Monday, July 25, 2011

The Raj Quartet by Paul Scott


Having finally finished all four of the books making up the Quartet, I have a new understanding of Paul Scott’s final take on the British dominion of India. The action of the four books takes place between 1942 and 1947. In 1942 the Indian Congress first issued a motion for the British to leave, and in 1947 the British did just that. Scott tells his story through interweaving personal accounts, diaries, letters and reports of people playing major or minor roles in India –British commanders and their families, proprietors of shops, factories and newspapers, Indian soldiers in the British army, spies, police and ambassadors – the list goes on. Scott knew his India, having been posted to India for three years as a supply officer, and was able to visit India again in 1964, before writing the Raj Quartet. He wrote the four books over a roughly ten year period, with the last published in 1975, just three years before his death at the age of 57.

There is direct action within the accounts as well. Scott’s technique of providing us with documents written by characters in the story can make for slow reading, but faithful attention to details and nuance is amply rewarded by the outcome of a story with depth and resonance. Some critics have complained that they feel lectured to at times with Scott’s detailed elucidation of history. The characters are fictitious, of course, but they exist on a canvas of real events. Indian national figures like Gandhi, Nehru and Pakistan’s Jinnah are seen in the background, through the characters’ perceptions.

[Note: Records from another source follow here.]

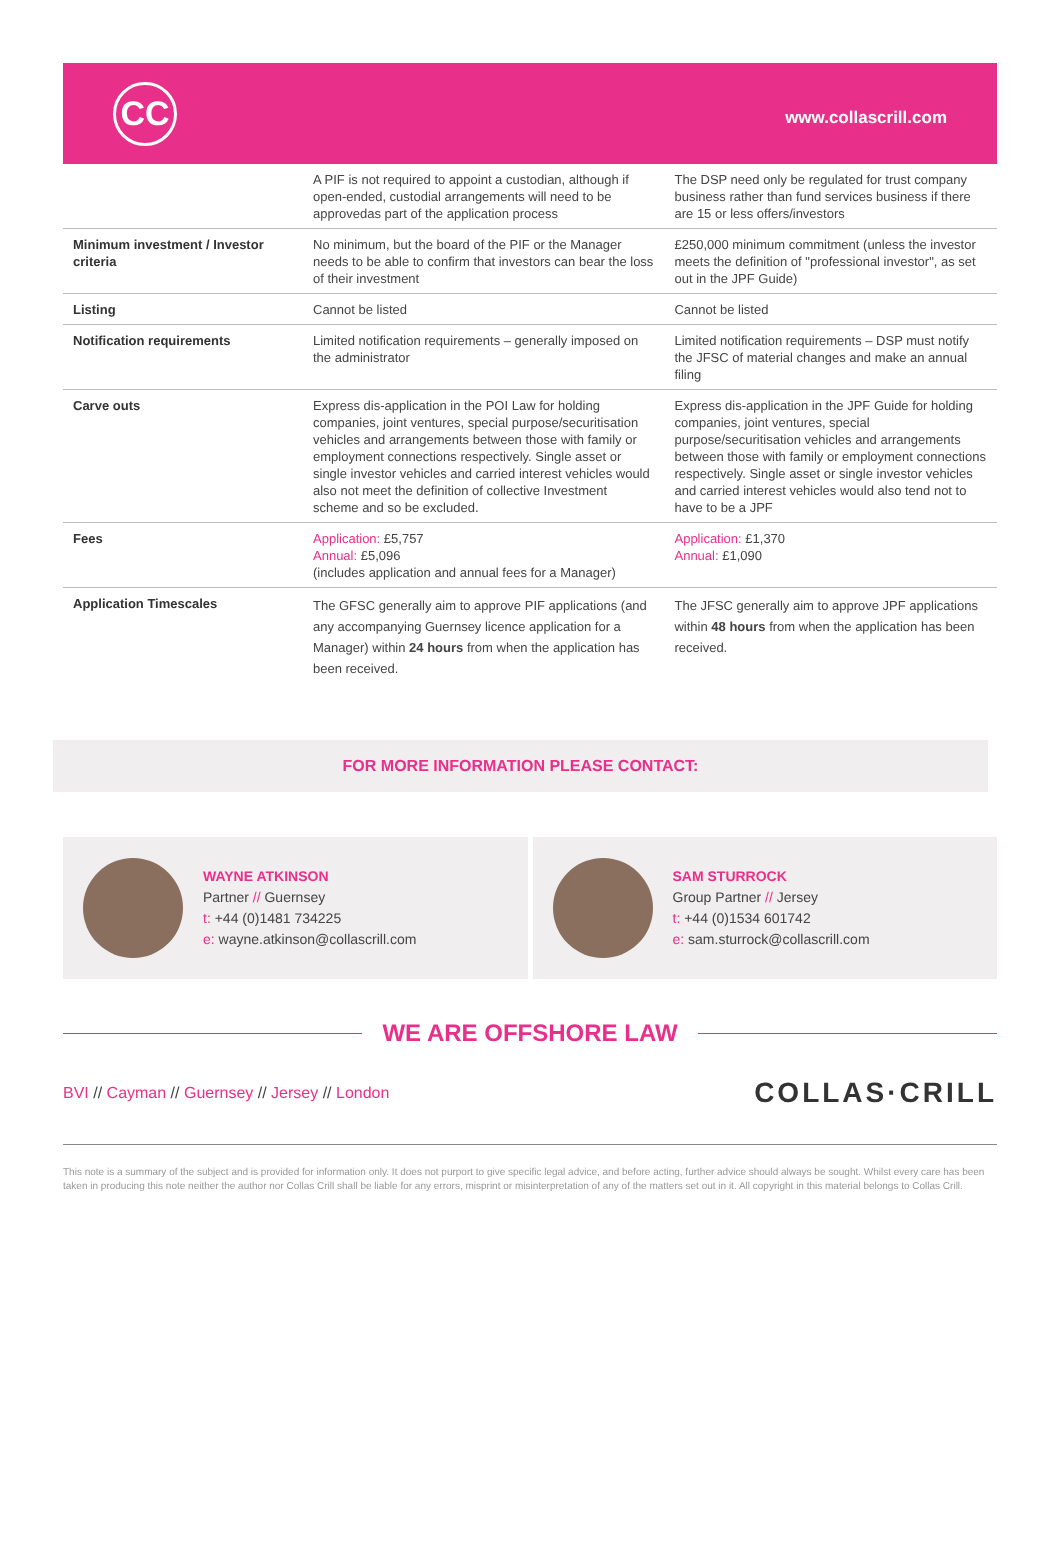CC
www.collascrill.com
| | A PIF is not required to appoint a custodian, although if open-ended, custodial arrangements will need to be approvedas part of the application process | The DSP need only be regulated for trust company business rather than fund services business if there are 15 or less offers/investors |
| Minimum investment / Investor criteria | No minimum, but the board of the PIF or the Manager needs to be able to confirm that investors can bear the loss of their investment | £250,000 minimum commitment (unless the investor meets the definition of "professional investor", as set out in the JPF Guide) |
| Listing | Cannot be listed | Cannot be listed |
| Notification requirements | Limited notification requirements – generally imposed on the administrator | Limited notification requirements – DSP must notify the JFSC of material changes and make an annual filing |
| Carve outs | Express dis-application in the POI Law for holding companies, joint ventures, special purpose/securitisation vehicles and arrangements between those with family or employment connections respectively. Single asset or single investor vehicles and carried interest vehicles would also not meet the definition of collective Investment scheme and so be excluded. | Express dis-application in the JPF Guide for holding companies, joint ventures, special purpose/securitisation vehicles and arrangements between those with family or employment connections respectively. Single asset or single investor vehicles and carried interest vehicles would also tend not to have to be a JPF |
| Fees | Application: £5,757 Annual: £5,096 (includes application and annual fees for a Manager) | Application: £1,370 Annual: £1,090 |
| Application Timescales | The GFSC generally aim to approve PIF applications (and any accompanying Guernsey licence application for a Manager) within 24 hours from when the application has been received. | The JFSC generally aim to approve JPF applications within 48 hours from when the application has been received. |
FOR MORE INFORMATION PLEASE CONTACT:
WAYNE ATKINSON
Partner // Guernsey
t: +44 (0)1481 734225
e: wayne.atkinson@collascrill.com
SAM STURROCK
Group Partner // Jersey
t: +44 (0)1534 601742
e: sam.sturrock@collascrill.com
WE ARE OFFSHORE LAW
BVI // Cayman // Guernsey // Jersey // London
COLLAS·CRILL
This note is a summary of the subject and is provided for information only. It does not purport to give specific legal advice, and before acting, further advice should always be sought. Whilst every care has been taken in producing this note neither the author nor Collas Crill shall be liable for any errors, misprint or misinterpretation of any of the matters set out in it. All copyright in this material belongs to Collas Crill.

The characters themselves are alive and multi-dimensional. Unlike E.M. Forster’s novel “A Passage to India”, the British who are in India are presented sympathetically, even when their presumptions about India and Indians are derogatory and unfeeling. Somehow you see how they got there – most particularly in the character of Ronald Merrick, a villain who sees the bottom line of race that is Empire, and uses this perception for self-advancement. But was the British Empire – the Raj, as it was called in India, really based on racism? There are British commanders who inspire loyalty in their Indian recruits, with their Memsahib British wives going out to visit the Indian soldiers’ families in a gesture of underlying solidarity. There are Indian servants who have lived with an English family their whole lives, and have a closeness that is genuine. Does the closeness, where it exists, come simply from the spirituality and depth of the Indian?

Throughout the books Scott shows how the Indian landscape pervades everywhere - the vastness of the plains, the wildness of the hill country. It is this landscape that the children of Britain came to, and took it as their own, so that hereafter English vistas seemed too constricted, not answering to their increased appetite for scope and richness in their daily lives. Reading the Raj Quartet gave me a picture of how the Empire grasped India, tried to form it, and then let go – so that the disparity of India’s peoples – particularly the Hindus and the Muslims – could only express itself in disarray, with helpless violence. That violence and enmity continues today, in the legacy of Pakistan, an exterior solution to an interior dilemma.